L'histoire :
Tribunal de Paris, octobre 1934. Une jeune femme apprêtée, toute de noir vêtue, attend patiemment sur un banc. Elle s’appelle Violette Nozière… Quartier Latin, mars 1933. Violette Nozière rejoint des amis dans un café. Elle apprend à l’une de ses copines, qu’elle vient de sortir de l’hôpital Bichat. Le docteur Déron lui a appris qu’elle avait la syphilis, un cadeau de Pierre, son petit ami. Heureusement, le docteur Déron lui a promis de ne rien dire à ses parents, chez qui elle habite. Le soir, pourtant, quand elle rentre, sa mère lui passe un sacré savon, alors que son père laisse passer l’orage. Sa fille syphilitique, c’est une honte pour la famille. Elle va passer pour quoi ? Une Marie-couche-toi-là ? Violette entretient une relation ambiguë avec ses parents. D'un côté, elle les déteste pour ce qu’ils sont : des petites gens, sans ambition. Elle n’hésite pas à dire à son entourage que son père est ingénieur, que sa mère est première Dame chez Paquin, un grand couturier de l’époque. De l’autre côté, elle aime ses parents. Elle promet à sa mère de rentrer dans le rang et d’arrêter de fricoter avec les hommes qu’elle rencontre. Le 25 mars au soir, pour se venger, elle administre à ses parents quelques cachets de Soménal, un puissant somnifère. Elle déclenche un feu grâce à un court-circuit. Les pompiers interviennent et sauvent tout le monde. Un premier avertissement sans frais…

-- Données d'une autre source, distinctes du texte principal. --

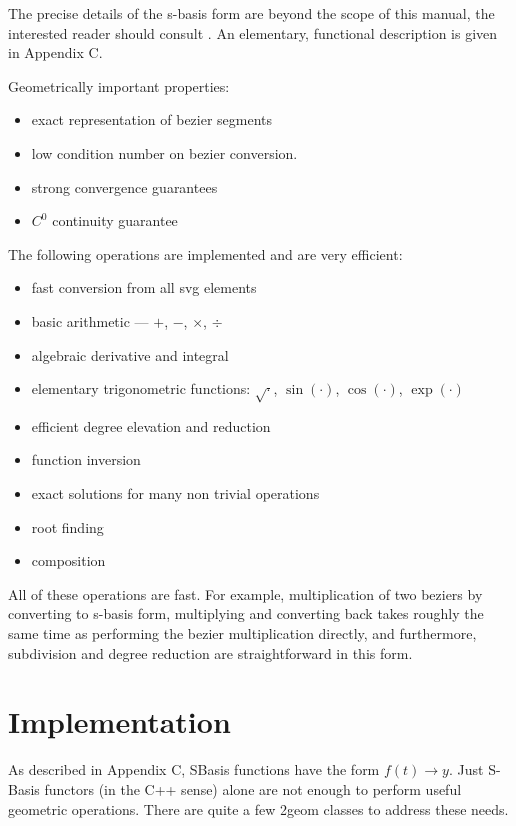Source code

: \documentclass[openany]{book}
\begin{document}
The precise details of the s-basis form are beyond the scope of this
manual, the interested reader should consult \cite{SanchezReyes1997,SanchezReyes2000,SanchezReyes2001,SanchezReyes2003,SanchezReyes2004}.
An elementary, functional description is given in Appendix C.

Geometrically important properties:
\begin{itemize}
\item exact representation of bezier segments
\item low condition number on bezier conversion.
\item strong convergence guarantees
\item $C^0$ continuity guarantee
\end{itemize}

The following operations are implemented and are very efficient:
\begin{itemize}
\item fast conversion from all svg elements
\item basic arithmetic --- $+$, $-$, $\times$, $\div$
\item algebraic derivative and integral
\item elementary trigonometric functions: $\sqrt{\cdot}$, $\sin(\cdot)$, $\cos(\cdot)$, $\exp(\cdot)$
\item efficient degree elevation and reduction
\item function inversion
\item exact solutions for many non trivial operations
\item root finding
\item composition
\end{itemize}

All of these operations are fast.  For example, multiplication of two
beziers by converting to s-basis form, multiplying and converting back
takes roughly the same time as performing the bezier multiplication
directly, and furthermore, subdivision and degree reduction are
straightforward in this form.

\section{Implementation}
As described in Appendix C, SBasis functions have the form $f(t) \rightarrow y$.
Just S-Basis functors (in the C++ sense) alone are not enough to perform
useful geometric operations.  There are quite a few 2geom classes to
address these needs.
\end{document}
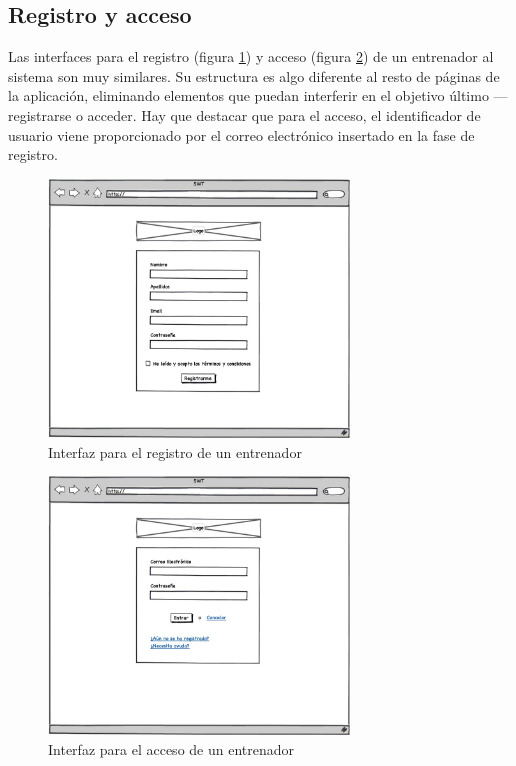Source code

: 	
	\subsection{Registro y acceso} %
		\label{sub:registro_y_acceso}
	
		Las interfaces para el registro (figura \ref{fig:interfaz_registro}) y acceso (figura \ref{fig:interfaz_acceso}) de un entrenador al sistema son muy similares. Su estructura es algo diferente al resto de páginas de la aplicación, eliminando elementos que puedan interferir en el objetivo último ---registrarse o acceder. Hay que destacar que para el acceso, el identificador de usuario viene proporcionado por el correo electrónico insertado en la fase de registro.
		
		\begin{figure}[H]
		  \centering
		    \includegraphics[width=8cm]{./eps/p_interfaz/4_Registro.eps}
		  \caption{Interfaz para el registro de un entrenador}
		  \label{fig:interfaz_registro}
		\end{figure}
		
		\begin{figure}[H]
		  \centering
		    \includegraphics[width=8cm]{./eps/p_interfaz/5_Acceder.eps}
		  \caption{Interfaz para el acceso de un entrenador}
		  \label{fig:interfaz_acceso}
		\end{figure}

Ce qu'on en pense sur la planète BD :
Dans une France coloniale des années 30, empêtrée dans la récession, les crises politiques et les scandales, l’affaire Violette Nozière déchaîna les passions. Elle dépassa le simple fait divers et entraîna une dérive médiatique sans précédent en conjuguant crime, sexe, émancipation féminine et immoralité. À l’époque, les surréalistes prirent sa défense, d’André Breton à Salvador Dali, en passant par René Magritte et Alberto Giacometti. Violette inspira aussi Claude Chabrol dans un film éponyme (1978), mettant en scène une femme libre qui se dresse contre une société bourgeoise bien-pensante. Une telle histoire ne pouvait qu’être adaptée en bandes dessinées. Eddy Simon à la baguette scénaristique s’attache à nous dépeindre un portrait sans concession de Violette, une femme mythomane qui cherche à vivre sa vie loin des carcans moraux de l’époque. C’est une croqueuse d’hommes rattrapée par ses mensonges. Les textes de Simon sont simples et direct. Ils font mouche à tel point qu'on se laisse emporter par l’histoire. Libre à chacun de se faire une opinion sur cette funeste histoire. Le trait délicat et les couleurs douces de Camille Benyama offrent une certaine poésie au personnage, qui se moque du qu'en-dira-t-on, entre candeur et cruauté. La planche 24 résume Violette. Une étreinte dans un champ de blé, un papillon qui virevolte de case en case. Un chat attrape l’insecte, le dévore sous les yeux de Violette... Assurément, l’un des bonnes surprises de ce début d’année 2014.